Aquí, en general, señor Lockwood, no solemos simpatizar mucho con los forasteros, a no ser que ellos empiecen por simpatizar con nosotros.

El joven Earnshaw había cambiado mucho en aquellos tres años. Estaba más delgado y más pálido, y vestía y hablaba de un modo distinto. El mismo día que llegó, nos advirtió a José y a mí que debíamos limitarnos a la cocina, dejándole el salón para su uso exclusivo. Al principio pensó en acomodar para saloncito una estancia interior, empapelándola y acondicionándola; pero tanto le gustó a su mujer el salón, con su suelo blanco, su enorme chimenea, su aparador y sus platos, y tanto le satisfizo la amplitud y comodidad que se disfrutaba allí, que prefirieron utilizar aquella habitación para cuarto de estar.

Al principio, la mujer de Hindley se manifestó contenta de ver a su cuñada. Andaba con ella por la casa, jugaban juntas, la besaba y le hacía obsequios; pero pronto se cansó, y a medida que disminuía en sus muestras de cariño, Hindley se volvía más déspota. Cualquier palabra de su mujer que indicase desafecto hacia Heathcliff despertaba en él sus antiguos odios infantiles. Le hizo instalar con los criados, y le mandó que se aplicase a las mismas tareas de labranza que los otros mozos de la finca.
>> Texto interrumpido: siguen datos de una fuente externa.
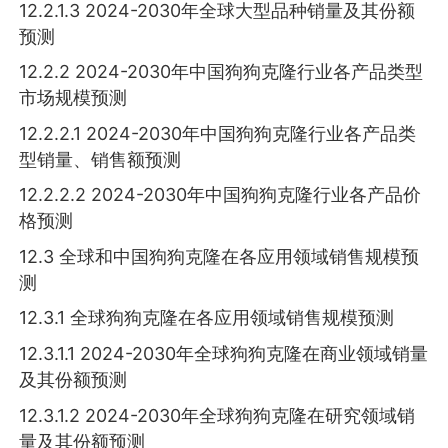
12.2.1.3 2024-2030年全球大型品种销量及其份额
预测
12.2.2 2024-2030年中国狗狗克隆行业各产品类型
市场规模预测
12.2.2.1 2024-2030年中国狗狗克隆行业各产品类
型销量、销售额预测
12.2.2.2 2024-2030年中国狗狗克隆行业各产品价
格预测
12.3 全球和中国狗狗克隆在各应用领域销售规模预
测
12.3.1 全球狗狗克隆在各应用领域销售规模预测
12.3.1.1 2024-2030年全球狗狗克隆在商业领域销量
及其份额预测
12.3.1.2 2024-2030年全球狗狗克隆在研究领域销
量及其份额预测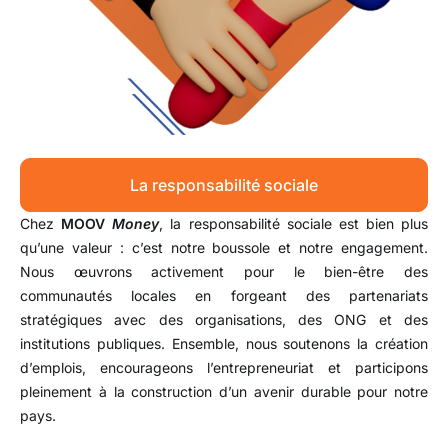
La responsabilité sociale
Chez
MOOV
Money
, la responsabilité sociale est bien plus
qu’une valeur : c’est notre boussole et notre engagement.
Nous œuvrons activement pour le bien-être des
communautés locales en forgeant des partenariats
stratégiques avec des organisations, des ONG et des
institutions publiques. Ensemble, nous soutenons la création
d’emplois, encourageons l’entrepreneuriat et participons
pleinement à la construction d’un avenir durable pour notre
pays.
Al principio, Heathcliff toleró bastante resignadamente su nuevo estado. Catalina le enseñaba lo que ella aprendía, trabajaba en el campo con él y jugaban juntos. Los dos iban creciendo en un abandono completo, y el joven


amo no se preocupaba para nada de lo que hacían, con tal que no le molestaran. Ni siquiera se ocupaba de que fueran a la iglesia los domingos. Cada vez que los chicos se escapaban y José o el cura le censuraban su descuido, se limitaba a mandar que apaleasen a Heathcliff, y que castigasen sin comer a Catalina. No conocían mejor diversión que escaparse a los pantanos, y cuando se les castigaba por ello, lo tomaban a risa. Aunque el cura marcase a Catalina cuantos capítulos se le antojaran para que los aprendiera de memoria, y aunque José pegase a Heathcliff, hasta dolerle el brazo, los chiquillos lo olvidaban todo en cuanto volvían a estar juntos. Yo lloré más de una vez silenciosamente, viéndoles crecer más traviesos cada día; pero no me atrevía a decirles nada, por temor a perder el poco ascendiente que aún conservaba sobre las desamparadas criaturas. Un domingo, por la tarde, les hicieron salir al salón en virtud de alguna travesura que habían cometido, y cuando fui a buscarlos, no los encontré por ningún sitio. Registramos la casa, el patio y el establo, sin hallar huella de ellos. Finalmente, Hindley, indignado, mandó cerrar la puerta con cerrojo y prohibió que nadie les abriese si volvían durante la noche. Todos se acostaron menos yo, que me quedé en la ventana, con objeto de abrirles, si llegaban, a pesar de la prohibición del amo. Al poco rato, oí pasos y vi brillar una luz al otro lado de la verja. Me puse un pañuelo a la cabeza, y me apresuré a salir, a fin de que no llamasen, y despertaran al señor. El recién llegado era Heathcliff, y el corazón me dio un vuelco al verle solo.